There is a feature in various linkers which is most commonly called ‘as-needed’. When the linker detects that no symbols are referenced in a consumer executable (exe) or dynamically shared objects (DSO) it elides this DT_NEEDED entry from the ELF dynamic section. We do this so that our software loads more quickly. It also leads to the possibility of implementing a new feature in conda-build whereby it would warn when a ‘library’ package (identified via some heuristics, a lib prefix perhaps; existence of DSOs?) ends up in the runtime requirements but is not actually used in any of the exes or DSOs. This would allow us to consider these as candidates for removal thus making the package less heavy-weight. For the curious, there’s a function in conda-build called check_overlinking and the original intention for this function was to do this but it ended up checking for the opposite (worse!) problem of ‘underlinking’. This we define as missing dependencies, which happens frequently when something gets installed in the host prefix through a transitive dependency and is therefore not listed as a direct run dependency despite being directly linked to some exe(s) and/or DSO(s) in the package (build systems are sometimes ‘greedy’ linking to whatever they can find). We denote this as ‘worse’ because when someone installs these two packages (3 including the dependency) and then removes (and cleans/prunes the environment) the one that directly depends upon the third package, the third package will also be removed because conda has no idea your package needs it and it will no longer load.
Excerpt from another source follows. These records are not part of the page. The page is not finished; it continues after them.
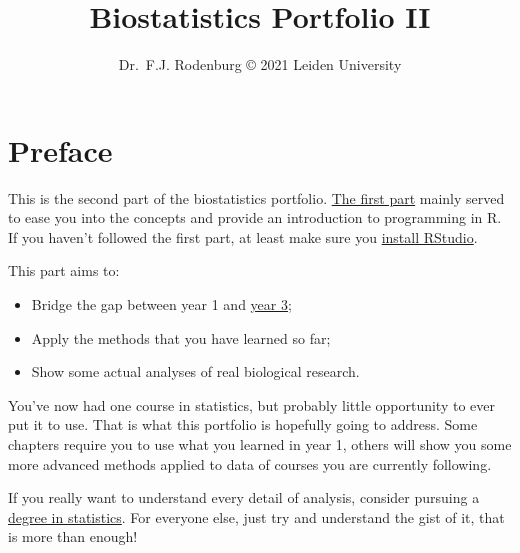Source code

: \documentclass[
]{book}
\title{Biostatistics Portfolio II}
\author{Dr.~F.J. Rodenburg © 2021 Leiden University}
\date{}
\providecommand{\tightlist}{%
  \setlength{\itemsep}{0pt}\setlength{\parskip}{0pt}}
\begin{document}
\maketitle

{
\setcounter{tocdepth}{1}
\tableofcontents
}
\hypertarget{preface}{%
\chapter*{Preface}\label{preface}}

This is the second part of the biostatistics portfolio. \href{https://fransrodenburg.github.io/Biostatistics-Portfolio-I/}{The first part} mainly served to ease you into the concepts and provide an introduction to programming in R. If you haven't followed the first part, at least make sure you \href{https://youtu.be/2Sovzf6lVRo}{install RStudio}.

This part aims to:

\begin{itemize}
\tightlist
\item
  Bridge the gap between year 1 and \href{https://fransrodenburg.github.io/General-Research-Skills/}{year 3};
\item
  Apply the methods that you have learned so far;
\item
  Show some actual analyses of real biological research.
\end{itemize}

You've now had one course in statistics, but probably little opportunity to ever put it to use. That is what this portfolio is hopefully going to address. Some chapters require you to use what you learned in year 1, others will show you some more advanced methods applied to data of courses you are currently following.

If you really want to understand every detail of analysis, consider pursuing a \href{https://www.universiteitleiden.nl/en/education/study-programmes/master/statistics--data-science}{degree in statistics}. For everyone else, just try and understand the gist of it, that is more than enough!
\end{document}

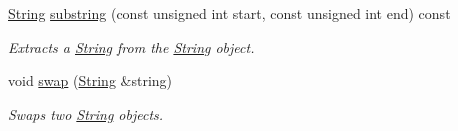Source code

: \begin{DoxyCompactItemize}
\hyperlink{classsparky_1_1_string}{String} \hyperlink{classsparky_1_1_string_ae1b277e726b3faadb3f946e68e0391e5}{substring} (const unsigned int start, const unsigned int end) const 
\begin{DoxyCompactList}\small\item\em Extracts a \hyperlink{classsparky_1_1_string}{String} from the \hyperlink{classsparky_1_1_string}{String} object. \end{DoxyCompactList}\item 
void \hyperlink{classsparky_1_1_string_ad46d983942453704fa39ae3e2e849762}{swap} (\hyperlink{classsparky_1_1_string}{String} \&string)
\begin{DoxyCompactList}\small\item\em Swaps two \hyperlink{classsparky_1_1_string}{String} objects. \end{DoxyCompactList}\end{DoxyCompactItemize}
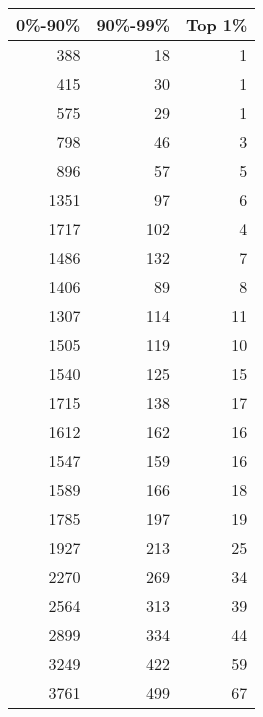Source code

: \begin{table}[ht]
\centering
\begin{tabular}{rrr}
  \hline
0\%-90\% & 90\%-99\% & Top 1\% \\ 
  \hline
388 &  18 &   1 \\ 
  415 &  30 &   1 \\ 
  575 &  29 &   1 \\ 
  798 &  46 &   3 \\ 
  896 &  57 &   5 \\ 
  1351 &  97 &   6 \\ 
  1717 & 102 &   4 \\ 
  1486 & 132 &   7 \\ 
  1406 &  89 &   8 \\ 
  1307 & 114 &  11 \\ 
  1505 & 119 &  10 \\ 
  1540 & 125 &  15 \\ 
  1715 & 138 &  17 \\ 
  1612 & 162 &  16 \\ 
  1547 & 159 &  16 \\ 
  1589 & 166 &  18 \\ 
  1785 & 197 &  19 \\ 
  1927 & 213 &  25 \\ 
  2270 & 269 &  34 \\ 
  2564 & 313 &  39 \\ 
  2899 & 334 &  44 \\ 
  3249 & 422 &  59 \\ 
  3761 & 499 &  67 \\ 
   \hline
\end{tabular}
\end{table}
Unfortunately in most linkers the flag used to enable this (--as-needed) only takes effect for libraries that appear after it on the command-line. We have patched our libtool package (with a modified patch sourced from Gentoo) so this flag, if found, is moved to before any libraries in this linker command-line. The patch can be found at https://github.com/AnacondaRecipes/libtool-feedstock/blob/master/recipe/0001-link-as-needed.patch

To ensure we take advantage of this flag, it is necessary to run autoreconf -vfi so that the libtool script is regenerated. Before running configure. For this you will need to add some dependencies to meta.yaml: libtool, autoconf, automake, make and occasionallty for good measure: pkg-config and bison, depending on whether the package needs them or not.

CDT packages

CDT packages are an ‘Anaconda Distribution’ invention. They consist of repackaged ‘CentOS6’ packages for libraries such as the X11 and OpenGL stacks, unpacked into our compilers inbuilt sysroot. These allow us to link to these system libraries in a way that pins the compatibility level to that of ‘CentOS6’. ‘conda-forge’ provide their own X11 libraries and what to do with OpenGL is currently a subject of discussion. We plan to use meta-packages and possibly mutex packages to enable sharing recipes and avoiding conflicts between CDT X11 packages and conda-forge X11 packages.